Plain-text document sources:
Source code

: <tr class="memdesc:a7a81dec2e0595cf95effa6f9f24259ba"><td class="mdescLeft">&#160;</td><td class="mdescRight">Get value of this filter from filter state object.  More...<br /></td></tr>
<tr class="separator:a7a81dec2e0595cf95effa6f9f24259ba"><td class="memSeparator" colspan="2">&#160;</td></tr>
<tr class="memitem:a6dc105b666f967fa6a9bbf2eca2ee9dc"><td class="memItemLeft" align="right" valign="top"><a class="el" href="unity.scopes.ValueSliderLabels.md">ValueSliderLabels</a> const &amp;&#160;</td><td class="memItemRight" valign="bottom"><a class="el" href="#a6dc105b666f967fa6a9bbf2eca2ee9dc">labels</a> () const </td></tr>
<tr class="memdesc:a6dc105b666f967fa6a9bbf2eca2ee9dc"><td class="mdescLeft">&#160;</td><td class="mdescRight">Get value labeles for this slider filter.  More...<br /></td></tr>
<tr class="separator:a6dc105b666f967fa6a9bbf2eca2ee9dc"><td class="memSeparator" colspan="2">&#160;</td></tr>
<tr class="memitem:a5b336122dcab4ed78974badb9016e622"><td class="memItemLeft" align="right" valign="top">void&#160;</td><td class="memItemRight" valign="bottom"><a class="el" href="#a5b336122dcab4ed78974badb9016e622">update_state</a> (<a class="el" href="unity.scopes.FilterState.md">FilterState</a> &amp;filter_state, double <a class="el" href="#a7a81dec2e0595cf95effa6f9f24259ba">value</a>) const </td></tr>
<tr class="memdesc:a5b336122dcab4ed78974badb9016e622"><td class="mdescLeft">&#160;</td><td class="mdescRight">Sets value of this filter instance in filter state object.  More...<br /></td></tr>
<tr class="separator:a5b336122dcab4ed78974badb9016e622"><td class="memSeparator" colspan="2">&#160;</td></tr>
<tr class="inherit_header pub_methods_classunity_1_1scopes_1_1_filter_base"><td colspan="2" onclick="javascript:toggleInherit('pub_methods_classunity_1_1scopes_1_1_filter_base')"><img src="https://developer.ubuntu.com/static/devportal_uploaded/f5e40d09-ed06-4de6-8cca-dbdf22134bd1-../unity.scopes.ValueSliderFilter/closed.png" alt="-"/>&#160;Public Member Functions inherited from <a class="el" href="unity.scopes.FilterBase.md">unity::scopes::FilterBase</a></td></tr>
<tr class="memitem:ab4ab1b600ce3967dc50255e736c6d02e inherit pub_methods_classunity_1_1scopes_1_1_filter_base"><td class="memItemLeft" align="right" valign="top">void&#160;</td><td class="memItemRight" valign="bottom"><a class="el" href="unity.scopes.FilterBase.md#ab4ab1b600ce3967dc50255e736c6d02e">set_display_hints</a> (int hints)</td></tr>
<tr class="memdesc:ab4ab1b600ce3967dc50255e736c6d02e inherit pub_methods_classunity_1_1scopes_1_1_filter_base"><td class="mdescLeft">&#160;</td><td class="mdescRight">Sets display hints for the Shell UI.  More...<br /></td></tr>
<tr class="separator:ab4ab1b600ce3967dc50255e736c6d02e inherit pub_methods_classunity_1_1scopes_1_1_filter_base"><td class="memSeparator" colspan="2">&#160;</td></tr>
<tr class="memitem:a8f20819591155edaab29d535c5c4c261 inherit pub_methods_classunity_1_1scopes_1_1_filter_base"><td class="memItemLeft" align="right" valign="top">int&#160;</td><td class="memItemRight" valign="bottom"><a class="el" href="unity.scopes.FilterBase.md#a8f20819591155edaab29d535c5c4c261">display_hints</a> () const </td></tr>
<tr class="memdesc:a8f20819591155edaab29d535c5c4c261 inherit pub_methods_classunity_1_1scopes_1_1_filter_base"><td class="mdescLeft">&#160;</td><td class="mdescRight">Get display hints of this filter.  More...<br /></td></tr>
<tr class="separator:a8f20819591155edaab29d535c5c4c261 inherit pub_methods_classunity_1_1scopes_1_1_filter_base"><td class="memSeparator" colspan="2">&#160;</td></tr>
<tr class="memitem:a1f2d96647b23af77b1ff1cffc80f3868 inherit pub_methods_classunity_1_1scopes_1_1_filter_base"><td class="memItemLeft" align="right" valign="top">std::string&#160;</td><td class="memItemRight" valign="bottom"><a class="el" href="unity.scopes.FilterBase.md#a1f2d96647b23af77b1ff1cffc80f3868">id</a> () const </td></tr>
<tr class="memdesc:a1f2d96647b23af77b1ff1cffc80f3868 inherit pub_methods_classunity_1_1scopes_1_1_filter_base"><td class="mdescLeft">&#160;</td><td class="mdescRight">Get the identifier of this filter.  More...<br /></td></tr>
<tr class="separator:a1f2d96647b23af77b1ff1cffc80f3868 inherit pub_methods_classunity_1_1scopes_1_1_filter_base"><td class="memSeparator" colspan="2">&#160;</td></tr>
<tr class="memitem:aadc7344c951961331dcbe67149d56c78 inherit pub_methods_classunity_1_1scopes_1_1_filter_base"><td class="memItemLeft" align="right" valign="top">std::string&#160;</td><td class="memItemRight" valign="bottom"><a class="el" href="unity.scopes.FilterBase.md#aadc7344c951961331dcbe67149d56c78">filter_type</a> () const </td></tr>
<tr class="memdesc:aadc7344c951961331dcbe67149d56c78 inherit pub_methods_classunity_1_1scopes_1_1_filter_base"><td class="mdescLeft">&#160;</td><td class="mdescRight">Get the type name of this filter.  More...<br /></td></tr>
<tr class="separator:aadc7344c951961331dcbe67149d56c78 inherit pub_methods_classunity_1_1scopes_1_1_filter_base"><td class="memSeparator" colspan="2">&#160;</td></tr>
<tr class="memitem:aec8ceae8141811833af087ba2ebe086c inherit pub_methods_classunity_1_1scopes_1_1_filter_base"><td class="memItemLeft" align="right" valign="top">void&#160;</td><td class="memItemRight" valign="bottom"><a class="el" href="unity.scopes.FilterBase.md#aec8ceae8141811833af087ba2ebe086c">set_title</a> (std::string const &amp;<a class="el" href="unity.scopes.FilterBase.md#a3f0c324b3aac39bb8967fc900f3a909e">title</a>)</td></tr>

---

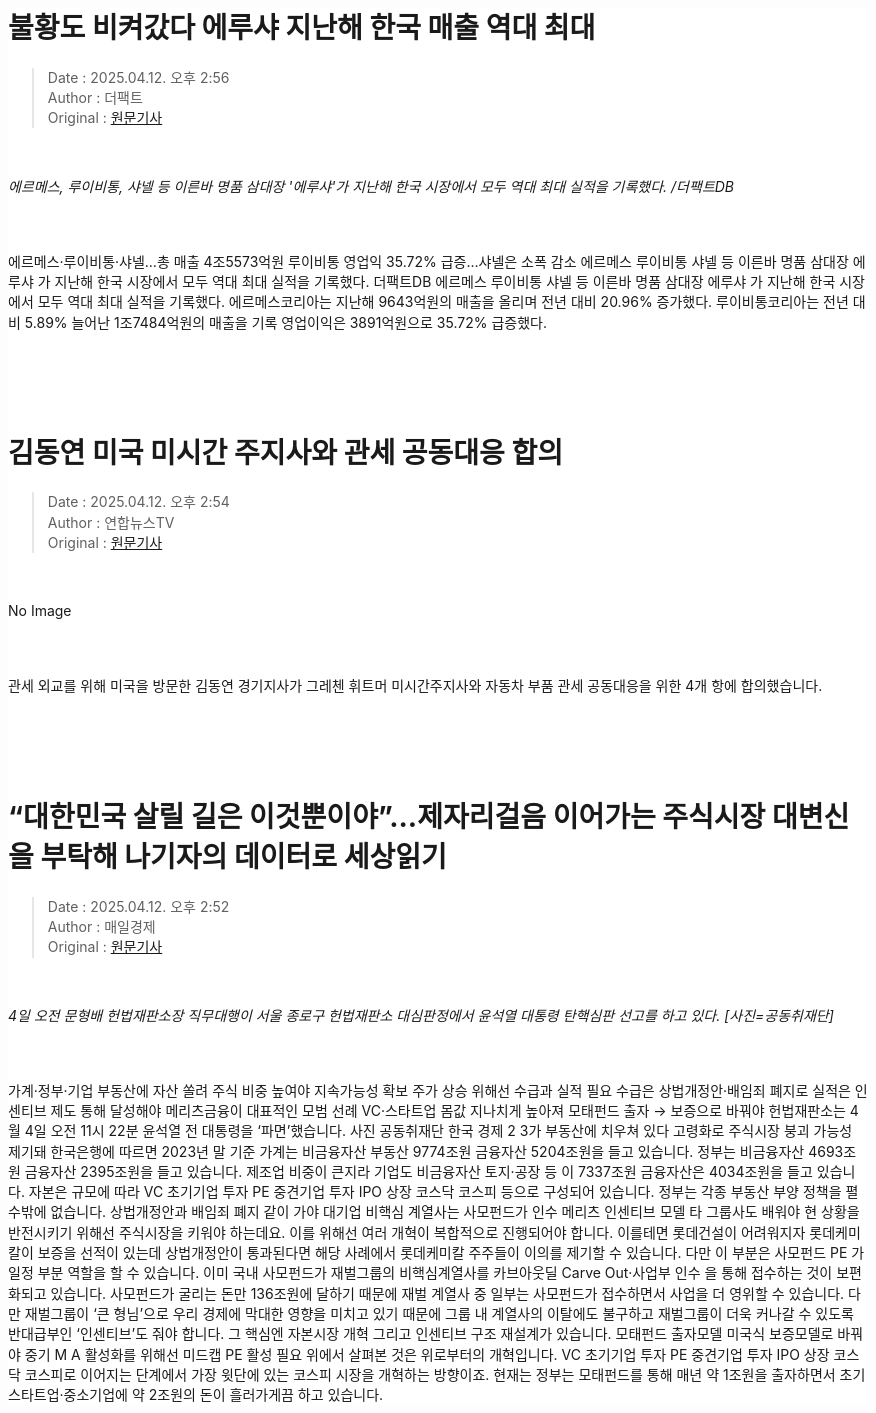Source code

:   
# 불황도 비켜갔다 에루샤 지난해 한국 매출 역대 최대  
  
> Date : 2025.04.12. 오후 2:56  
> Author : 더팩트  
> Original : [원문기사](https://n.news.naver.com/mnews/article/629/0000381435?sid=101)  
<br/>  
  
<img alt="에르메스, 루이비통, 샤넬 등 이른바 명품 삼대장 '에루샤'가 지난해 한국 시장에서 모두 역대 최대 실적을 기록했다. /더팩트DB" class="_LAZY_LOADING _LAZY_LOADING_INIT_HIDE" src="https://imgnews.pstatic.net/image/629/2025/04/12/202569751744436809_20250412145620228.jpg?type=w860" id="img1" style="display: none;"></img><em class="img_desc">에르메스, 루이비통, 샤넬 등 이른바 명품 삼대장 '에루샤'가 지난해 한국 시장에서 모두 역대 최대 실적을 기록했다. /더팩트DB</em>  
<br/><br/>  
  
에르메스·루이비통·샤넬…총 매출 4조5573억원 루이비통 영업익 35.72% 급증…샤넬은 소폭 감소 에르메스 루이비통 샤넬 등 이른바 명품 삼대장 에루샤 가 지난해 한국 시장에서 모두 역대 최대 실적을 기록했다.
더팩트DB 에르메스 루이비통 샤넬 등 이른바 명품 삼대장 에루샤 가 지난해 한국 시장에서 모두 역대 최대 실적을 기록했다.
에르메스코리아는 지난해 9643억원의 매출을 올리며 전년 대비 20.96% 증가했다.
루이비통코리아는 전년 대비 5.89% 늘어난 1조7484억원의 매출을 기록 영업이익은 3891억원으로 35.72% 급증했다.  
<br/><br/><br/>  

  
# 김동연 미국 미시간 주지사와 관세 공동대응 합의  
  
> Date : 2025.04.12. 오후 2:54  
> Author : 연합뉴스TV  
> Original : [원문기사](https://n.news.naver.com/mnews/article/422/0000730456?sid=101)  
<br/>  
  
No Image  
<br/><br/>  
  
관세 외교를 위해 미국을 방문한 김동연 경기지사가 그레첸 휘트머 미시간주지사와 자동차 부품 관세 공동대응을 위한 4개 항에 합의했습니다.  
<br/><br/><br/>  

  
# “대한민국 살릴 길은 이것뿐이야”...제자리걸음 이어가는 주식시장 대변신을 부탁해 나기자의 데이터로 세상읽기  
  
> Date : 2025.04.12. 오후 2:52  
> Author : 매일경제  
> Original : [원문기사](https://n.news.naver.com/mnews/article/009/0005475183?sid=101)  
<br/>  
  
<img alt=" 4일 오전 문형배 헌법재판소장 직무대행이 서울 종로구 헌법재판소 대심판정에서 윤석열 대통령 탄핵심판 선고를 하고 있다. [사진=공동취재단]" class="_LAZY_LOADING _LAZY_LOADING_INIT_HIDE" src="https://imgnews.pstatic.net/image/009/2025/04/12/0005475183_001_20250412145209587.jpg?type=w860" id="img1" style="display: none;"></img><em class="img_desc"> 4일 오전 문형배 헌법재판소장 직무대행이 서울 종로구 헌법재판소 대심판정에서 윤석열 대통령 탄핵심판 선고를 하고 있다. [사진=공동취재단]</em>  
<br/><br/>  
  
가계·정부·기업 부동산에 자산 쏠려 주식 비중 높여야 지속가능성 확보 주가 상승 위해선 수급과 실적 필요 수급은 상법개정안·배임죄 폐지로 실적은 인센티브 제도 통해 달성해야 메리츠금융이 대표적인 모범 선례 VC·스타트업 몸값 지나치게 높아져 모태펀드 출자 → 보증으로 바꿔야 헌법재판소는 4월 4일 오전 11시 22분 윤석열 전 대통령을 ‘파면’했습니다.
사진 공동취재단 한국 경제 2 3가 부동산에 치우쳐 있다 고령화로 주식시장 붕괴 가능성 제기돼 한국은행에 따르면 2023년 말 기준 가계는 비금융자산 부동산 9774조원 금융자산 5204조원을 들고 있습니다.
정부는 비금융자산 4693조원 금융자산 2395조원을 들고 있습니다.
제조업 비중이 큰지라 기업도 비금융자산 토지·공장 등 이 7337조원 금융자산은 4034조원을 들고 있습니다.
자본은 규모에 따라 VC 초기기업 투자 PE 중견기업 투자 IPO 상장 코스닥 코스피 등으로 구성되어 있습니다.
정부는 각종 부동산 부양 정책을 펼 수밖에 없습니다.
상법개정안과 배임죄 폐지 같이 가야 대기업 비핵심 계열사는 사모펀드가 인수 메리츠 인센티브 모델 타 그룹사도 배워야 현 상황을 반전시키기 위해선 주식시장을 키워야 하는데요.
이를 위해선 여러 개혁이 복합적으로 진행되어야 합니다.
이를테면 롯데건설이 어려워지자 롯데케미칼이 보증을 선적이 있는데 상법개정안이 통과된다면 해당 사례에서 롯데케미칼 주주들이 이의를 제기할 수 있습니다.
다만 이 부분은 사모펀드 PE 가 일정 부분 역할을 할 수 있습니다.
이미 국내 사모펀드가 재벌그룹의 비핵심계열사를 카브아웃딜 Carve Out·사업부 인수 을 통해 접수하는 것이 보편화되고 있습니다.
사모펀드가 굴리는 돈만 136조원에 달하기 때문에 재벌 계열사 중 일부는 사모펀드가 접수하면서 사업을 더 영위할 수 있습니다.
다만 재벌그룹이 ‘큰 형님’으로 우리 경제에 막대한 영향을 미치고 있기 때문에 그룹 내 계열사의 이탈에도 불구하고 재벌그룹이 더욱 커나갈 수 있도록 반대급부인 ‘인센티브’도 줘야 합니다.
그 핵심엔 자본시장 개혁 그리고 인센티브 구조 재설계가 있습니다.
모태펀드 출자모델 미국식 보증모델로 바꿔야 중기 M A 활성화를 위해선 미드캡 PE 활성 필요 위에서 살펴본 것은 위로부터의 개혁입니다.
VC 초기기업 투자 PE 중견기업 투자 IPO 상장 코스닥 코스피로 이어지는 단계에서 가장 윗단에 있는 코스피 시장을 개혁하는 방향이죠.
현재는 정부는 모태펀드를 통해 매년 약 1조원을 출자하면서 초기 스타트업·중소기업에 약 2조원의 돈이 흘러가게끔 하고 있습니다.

▶ **To-do item**: Look through the entries above and count each line holding "스타트업"; report the count alone.

▶ **Result**: 2